Hingga akhirnya ia mati akibat penyakit tuberkulosis saat Musthafa masih berumur tujuh tahun.
Ibu Musthafa, Zubaida –seorang wanita yang buta huruf– menjadi ibu sekaligus kepala rumah tangga. Berbeda dengan suaminya, Zubaida adalah seorang muslim yang taat. Sebagaimana wanita-wanita Turki pada masa itu, seluruh hidupnya difokuskan untuk masa depan anak laki-lakinya yang tertua, Musthafa. Karena ketaatannya kepada Islam, ia mengharapkan Musthafa menjadi ulama yang faqih.
Namun ternyata Musthafa mempunyai pendirian yang berbeda. Musthafa tumbuh menjadi remaja pemberontak. Ia melawan segala bentuk peraturan, serta bersikap kasar dan kurang ajar kepada gurunya. Di depan para siswa yang lain, ia menunjukkan sifat yang sangat arogan dan suka menyendiri. Ia tidak mau bermain bersama teman-temannya, sehingga tumbuh menjadi pribadi yang tidak disukai teman-temannya. Bila merasa diganggu, ia tak segan-segan menggunakan kekerasan untuk melawan.

□ □ □ □

■ Uraian Tugas ■
Ulangi tanpa perubahan bagian kutipan teks di atas, mulai dari "Ibu Musthafa, Zubaida" dan berlanjut hingga "kekerasan untuk melawan.".

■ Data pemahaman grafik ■
□ □ □ □

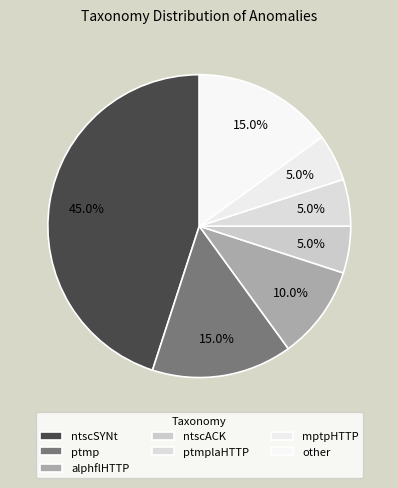

Count the number of slices in the pie.

7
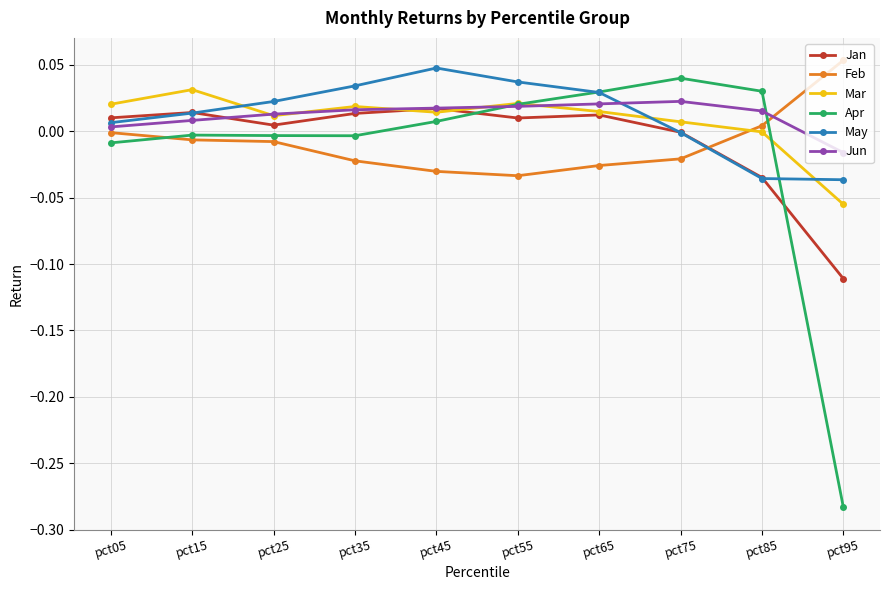

Between pct45 and pct85, which series saw the biggest shift?

May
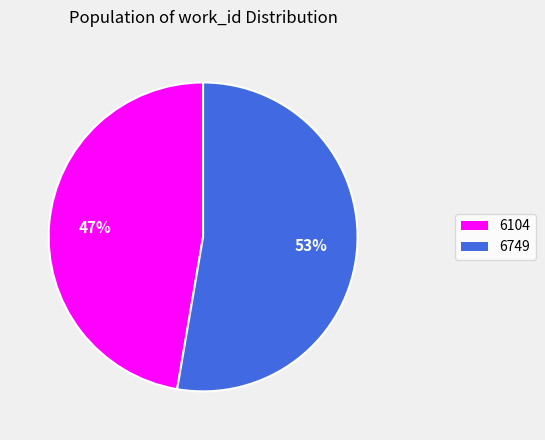

Combined, do 6749 and 6104 account for over 50%?

Yes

□ □ □ □

■ Hasil Tugas ■
Ibu Musthafa, Zubaida –seorang wanita yang buta huruf– menjadi ibu sekaligus kepala rumah tangga. Berbeda dengan suaminya, Zubaida adalah seorang muslim yang taat. Sebagaimana wanita-wanita Turki pada masa itu, seluruh hidupnya difokuskan untuk masa depan anak laki-lakinya yang tertua, Musthafa. Karena ketaatannya kepada Islam, ia mengharapkan Musthafa menjadi ulama yang faqih.
Namun ternyata Musthafa mempunyai pendirian yang berbeda. Musthafa tumbuh menjadi remaja pemberontak. Ia melawan segala bentuk peraturan, serta bersikap kasar dan kurang ajar kepada gurunya. Di depan para siswa yang lain, ia menunjukkan sifat yang sangat arogan dan suka menyendiri. Ia tidak mau bermain bersama teman-temannya, sehingga tumbuh menjadi pribadi yang tidak disukai teman-temannya. Bila merasa diganggu, ia tak segan-segan menggunakan kekerasan untuk melawan.